» **Directions**
Reproduce the records. Keep every word exact and include no images.

Page layout parsing data:
....

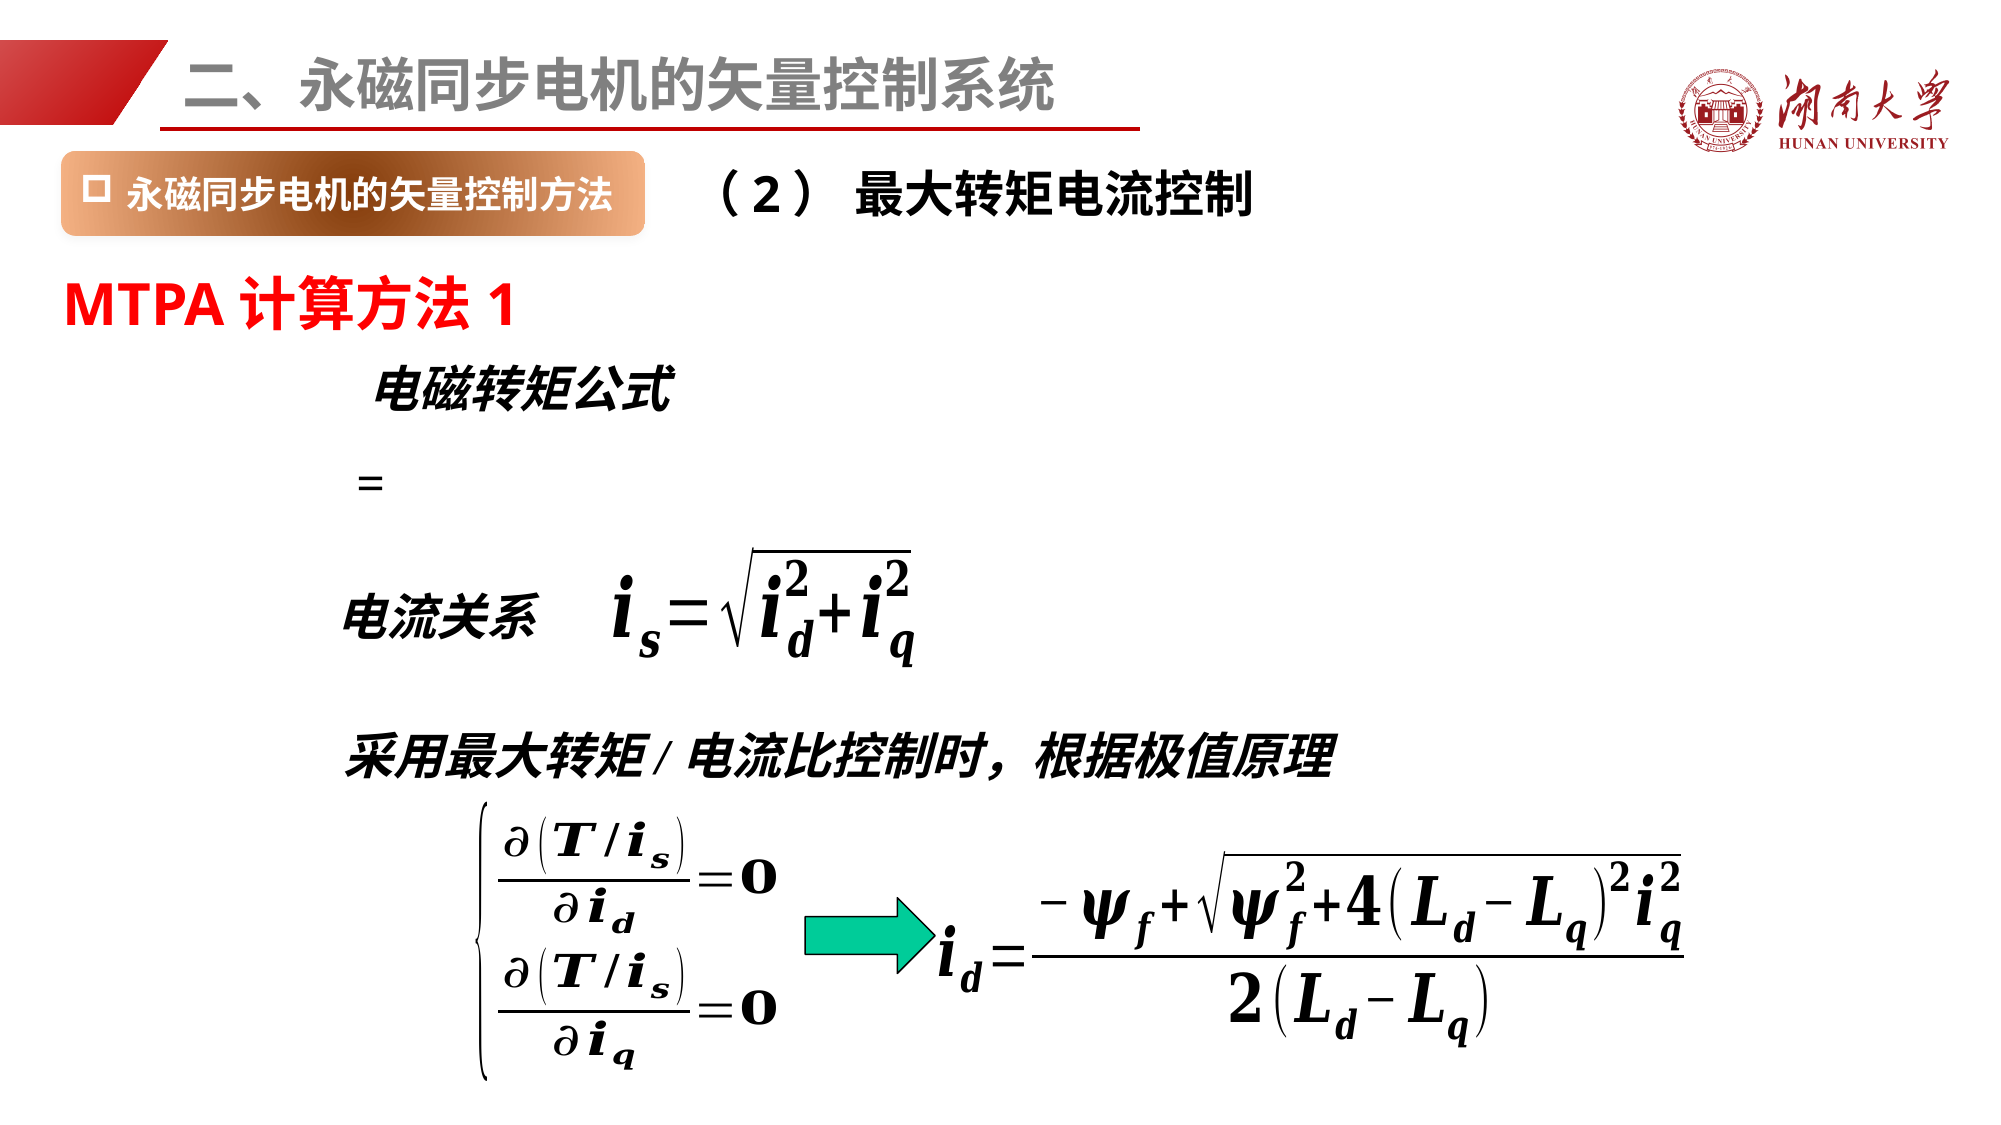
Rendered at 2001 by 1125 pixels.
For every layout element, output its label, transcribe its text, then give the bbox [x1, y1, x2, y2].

text_box 采用最大转矩/电流比控制时，根据极值原理 [328, 717, 1347, 793]
text_box 永磁同步电机的矢量控制方法 [60, 168, 647, 237]
text_box [805, 897, 936, 974]
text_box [0, 40, 2000, 168]
text_box 电流关系 [321, 577, 551, 653]
text_box （2） 最大转矩电流控制 [675, 168, 1289, 231]
text_box 电磁转矩公式 [354, 350, 684, 425]
text_box MTPA计算方法1 [47, 260, 534, 345]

....

» **Completed task**
Rendered at 2001 by 1125 pixels.
For every layout element, output its label, transcribe its text, then give the bbox [x1, y1, x2, y2].

text_box 采用最大转矩/电流比控制时，根据极值原理 [328, 717, 1347, 793]
text_box 永磁同步电机的矢量控制方法 [60, 168, 647, 237]
text_box [805, 897, 936, 974]
text_box [0, 40, 2000, 168]
text_box 电流关系 [321, 577, 551, 653]
text_box （2） 最大转矩电流控制 [675, 168, 1289, 231]
text_box 电磁转矩公式 [354, 350, 684, 425]
text_box MTPA计算方法1 [47, 260, 534, 345]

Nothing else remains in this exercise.